#### Source passage
Research has been conducted to show that breadcrumbs can be efficiently converted into bioethanol using baker’s yeast, success with yeast has provided a foundation to try fermentation with fungi. Filamentous fungi are known for their capacity to make large amounts of hydrolytic enzymes which is what enables some species to ferment raw materials to produce edible biomass and ethanol. Looking at the structure of filamentous fungi can help show the difference between this structure and the cute mushrooms you see at the grocery store. Filamentous Fungi have been used at an industrial scale to produce specific enzymes, organic acids, and antibiotics. Four filamentous fungi strains were used in this fermentation process two from the Zygomycetes and Ascomycetes Phylum, see Table 1 for more information.
Table 1: The four strains of filamentous fungi used to measure which could produce more ethanol from bread.
| Phylum | Species | Features |
| Zygomycetes (also contains Rhizopus stolonifera commonly known as bread mold) | Rhizopus oryzae | The most studied species. Metabolic products are lactic or fumaric acid. |
| Zygomycetes | Mucor indicus | Has been used for the production of beer and food, can grow on hexose and pentose which can often inhibit fermentation. |
| Ascomycetes | Neurospora intermedia | Also known as red bread mold, this specific species cam also easily trigger allergic reactions and is used in allergy testing. |
| Ascomycetes | Aspergillus oryzae | Also known as Koji this species is commonly used in the production of soy sauce, soybean and to make liquor |
Ethanol Production from Bread Waste and Filamentous Fungi
Unsold wheat-rye bread that showed no visible signs of mold or other infection was obtained from a local bakery. It was then cut into 1-inch cubes and dried overnight in an oven at 122 Fahrenheit. The croutons (if you will) were then ground into bread crumbs. Water, heat, and a liquification enzyme were added to the breadcrumbs and it was agitated until it reached a slurry consistency. The four strains of filamentous fungi, from Table 1, were prepared on clean potato dextrose agar plates and incubated at 86 degrees Fahrenheit for 3-5 days. After this incubation period, the plates were flooded with water and the spores released onto a sterile glass spreader. Of the four filamentous fungi strains, Neurospora intermedia had the highest ethanol yield at approximately 29.2-31.6% by weight.
Did it Work?
Researchers successfully used the Neurospora intermedia in the production of ethanol from leftover bread. The only additions to this process were water, heat, and one-half of the recommended amount of liquefaction enzyme. The other process mentioned at the beginning of the article for production of ethanol from sugar or starch fermentation or ethylene hydration all need additional enzymes, catalysts, or require large amounts of land and high temperature or pressure. This new process using a waste product and just the filamentous fungi could result in a more affordable and lower-impact process to synthesize ethanol.
########
#### Data to examine
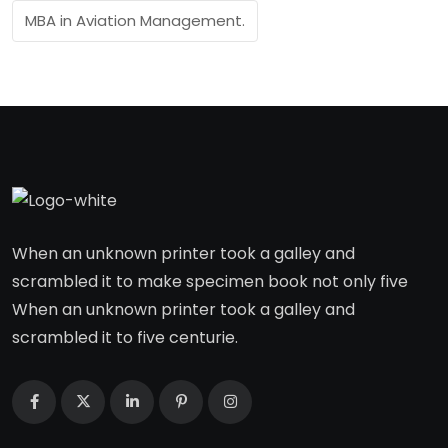
MBA in Aviation Management.
When an unknown printer took a galley and
scrambled it to make specimen book not only five
When an unknown printer took a galley and
scrambled it to five centurie.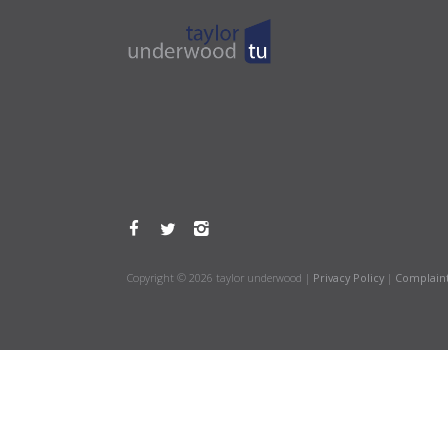
Copyright © 2026 taylor underwood |
Privacy Policy
|
Complain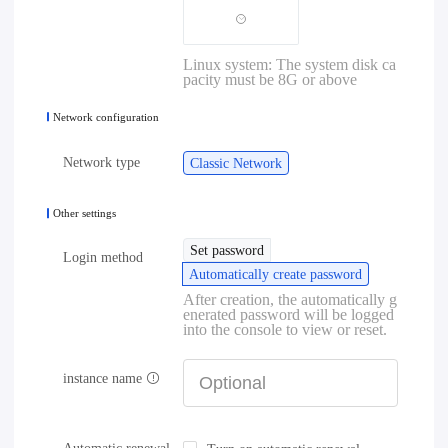
Linux system: The system disk ca
pacity must be 8G or above
Network configuration
Network type
Classic Network
Other settings
Set password
Login method
Automatically create password
After creation, the automatically g
enerated password will be logged
into the console to view or reset.
instance name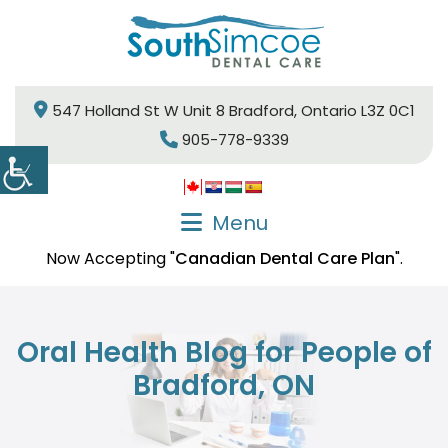
547 Holland St W Unit 8 Bradford, Ontario L3Z 0C1
905-778-9339
Menu
Now Accepting "
Canadian Dental Care Plan
".
Oral Health Blog for People of
Bradford, ON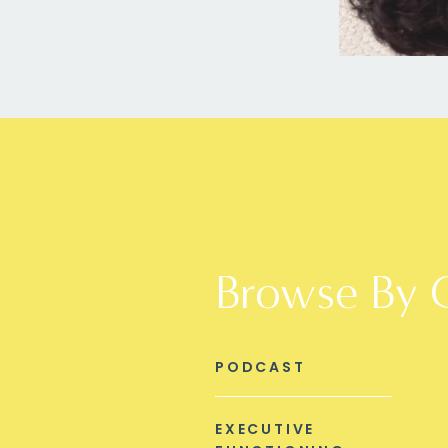
Browse By 
PODCAST
EXECUTIVE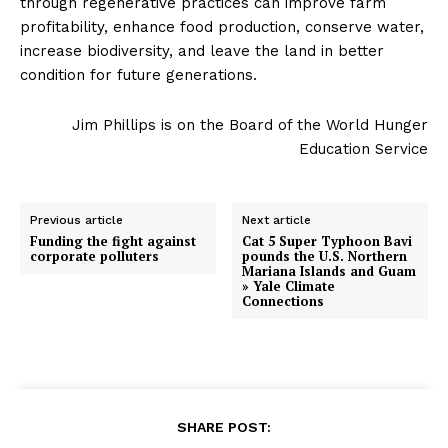
through regenerative practices can improve farm
profitability, enhance food production, conserve water,
increase biodiversity, and leave the land in better
condition for future generations.
Jim Phillips is on the Board of the World Hunger
Education Service
Previous article
Next article
Funding the fight against
Cat 5 Super Typhoon Bavi
corporate polluters
pounds the U.S. Northern
Mariana Islands and Guam
» Yale Climate
Connections
SHARE POST:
########
Action item:
Write out the whole passage on making ethanol from bread waste with filamentous fungi, word for word and unchanged.

Reply:
Research has been conducted to show that breadcrumbs can be efficiently converted into bioethanol using baker’s yeast, success with yeast has provided a foundation to try fermentation with fungi. Filamentous fungi are known for their capacity to make large amounts of hydrolytic enzymes which is what enables some species to ferment raw materials to produce edible biomass and ethanol. Looking at the structure of filamentous fungi can help show the difference between this structure and the cute mushrooms you see at the grocery store. Filamentous Fungi have been used at an industrial scale to produce specific enzymes, organic acids, and antibiotics. Four filamentous fungi strains were used in this fermentation process two from the Zygomycetes and Ascomycetes Phylum, see Table 1 for more information.
Table 1: The four strains of filamentous fungi used to measure which could produce more ethanol from bread.
| Phylum | Species | Features |
| Zygomycetes (also contains Rhizopus stolonifera commonly known as bread mold) | Rhizopus oryzae | The most studied species. Metabolic products are lactic or fumaric acid. |
| Zygomycetes | Mucor indicus | Has been used for the production of beer and food, can grow on hexose and pentose which can often inhibit fermentation. |
| Ascomycetes | Neurospora intermedia | Also known as red bread mold, this specific species cam also easily trigger allergic reactions and is used in allergy testing. |
| Ascomycetes | Aspergillus oryzae | Also known as Koji this species is commonly used in the production of soy sauce, soybean and to make liquor |
Ethanol Production from Bread Waste and Filamentous Fungi
Unsold wheat-rye bread that showed no visible signs of mold or other infection was obtained from a local bakery. It was then cut into 1-inch cubes and dried overnight in an oven at 122 Fahrenheit. The croutons (if you will) were then ground into bread crumbs. Water, heat, and a liquification enzyme were added to the breadcrumbs and it was agitated until it reached a slurry consistency. The four strains of filamentous fungi, from Table 1, were prepared on clean potato dextrose agar plates and incubated at 86 degrees Fahrenheit for 3-5 days. After this incubation period, the plates were flooded with water and the spores released onto a sterile glass spreader. Of the four filamentous fungi strains, Neurospora intermedia had the highest ethanol yield at approximately 29.2-31.6% by weight.
Did it Work?
Researchers successfully used the Neurospora intermedia in the production of ethanol from leftover bread. The only additions to this process were water, heat, and one-half of the recommended amount of liquefaction enzyme. The other process mentioned at the beginning of the article for production of ethanol from sugar or starch fermentation or ethylene hydration all need additional enzymes, catalysts, or require large amounts of land and high temperature or pressure. This new process using a waste product and just the filamentous fungi could result in a more affordable and lower-impact process to synthesize ethanol.